Since there are literally hundreds of marketing metrics available to choose from, designing a marketing initiative, defining your objectives and then picking measurable metrics to support those goals becomes a vital first step. You also need to make sure you have enough metrics to understand what is really going on, but not so many that you’re overwhelmed by non-relevant information. One is probably too few. Ten is probably splitting hairs.

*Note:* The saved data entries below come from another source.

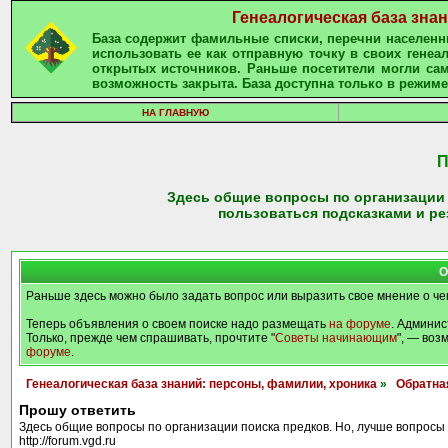
Генеалогическая база зна
База содержит фамильные списки, перечни населенны
использовать ее как отправную точку в своих гене
открытых источников. Раньше посетители могли сам
возможность закрыта. База доступна только в режиме
НА ГЛАВНУЮ
П
Здесь общие вопросы по организации п
пользоваться подсказками и рез
О
Раньше здесь можно было задать вопрос или выразить свое мнение о че
Теперь объявления о своем поиске надо размещать
на форуме
. Админис
Только, прежде чем спрашивать, прочтите "
Советы начинающим
", — воз
форуме
.
Генеалогическая база знаний: персоны, фамилии, хроника
»
Обратна
Прошу ответить
Здесь общие вопросы по организации поиска предков. Но, лучше вопросы 
http://forum.vgd.ru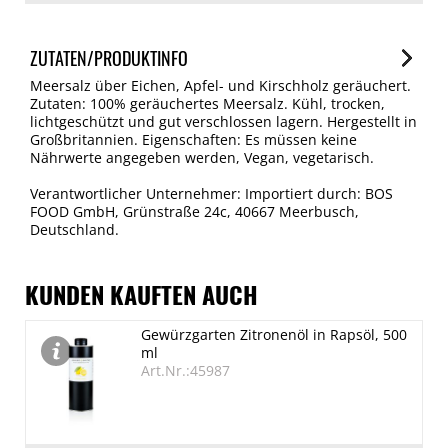
ZUTATEN/PRODUKTINFO
Meersalz über Eichen, Apfel- und Kirschholz geräuchert.
Zutaten: 100% geräuchertes Meersalz. Kühl, trocken,
lichtgeschützt und gut verschlossen lagern. Hergestellt in
Großbritannien. Eigenschaften: Es müssen keine
Nährwerte angegeben werden, Vegan, vegetarisch.
Verantwortlicher Unternehmer: Importiert durch: BOS
FOOD GmbH, Grünstraße 24c, 40667 Meerbusch,
Deutschland.
KUNDEN KAUFTEN AUCH
Gewürzgarten Zitronenöl in Rapsöl, 500
ml
Art.Nr.:45987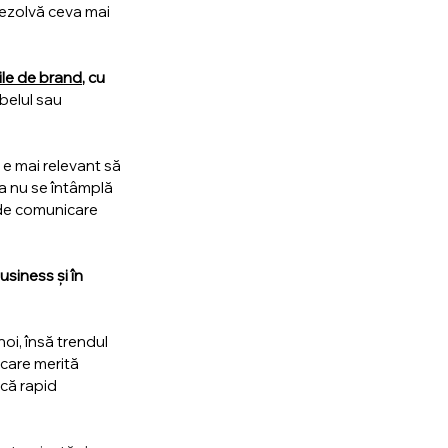
rezolvă ceva mai 
ile de brand
, cu 
belul sau 
e mai relevant să 
ta nu se întâmplă 
 de comunicare 
usiness și în 
oi, însă trendul 
care merită 
că rapid 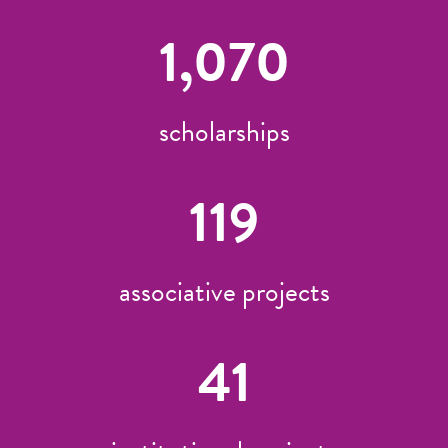
1,070
scholarships
119
associative projects
41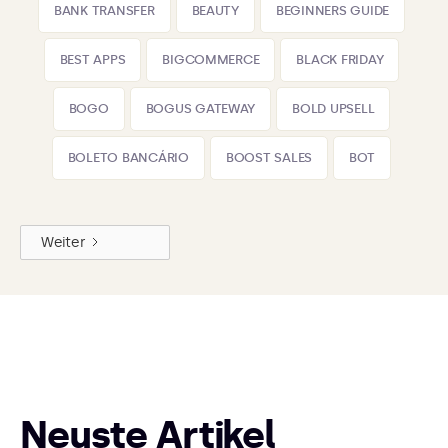
BANK TRANSFER
BEAUTY
BEGINNERS GUIDE
BEST APPS
BIGCOMMERCE
BLACK FRIDAY
BOGO
BOGUS GATEWAY
BOLD UPSELL
BOLETO BANCÁRIO
BOOST SALES
BOT
Weiter
Neuste Artikel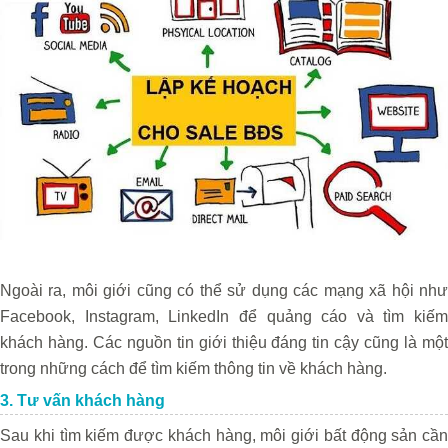
Ngoài ra, môi giới cũng có thể sử dụng các mạng xã hội như
Facebook, Instagram, LinkedIn để quảng cáo và tìm kiếm
khách hàng. Các nguồn tin giới thiệu đáng tin cậy cũng là một
trong những cách để tìm kiếm thông tin về khách hàng.
3. Tư vấn khách hàng
Sau khi tìm kiếm được khách hàng, môi giới bất động sản cần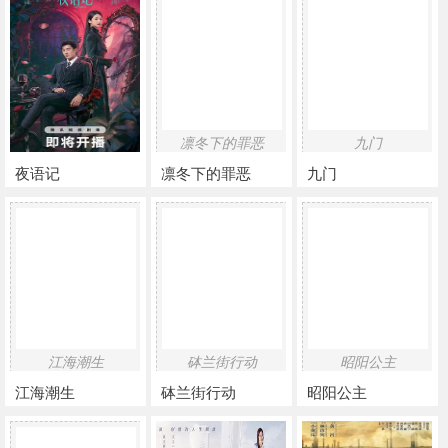
凛冬下的罪恶
九门
夜语记
凛冬下的罪恶
九门
江海潮生
砵兰街行动
昭阳公主
江海潮生
砵兰街行动
昭阳公主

Often people will latch onto a single metric and not think through what that metric means. Sometimes clients are prone to this and it can pose a challenge to reality. This makes it even more important to carefully choose what you measure with conviction. Your choices may evolve later based upon situational changes and needs, but you’ll likely not be wrong. Not many marketing metrics are completely wrong anyway, but many of them can be wrong in a particular context. Sometimes a metric is wrong because it not only doesn’t tell you what you want to know, it actually misleads you. This can lead to campaign failure and client loss. Something not fun to measure.
Sometimes a metric is just irrelevant. Either it doesn’t tell you anything useful or, worse, the entire marketing effort is directed at the wrong expectation. It is important to tell the difference. And to convince your client which metrics do actually matter. Remember: the client is always right…unless they are wrong!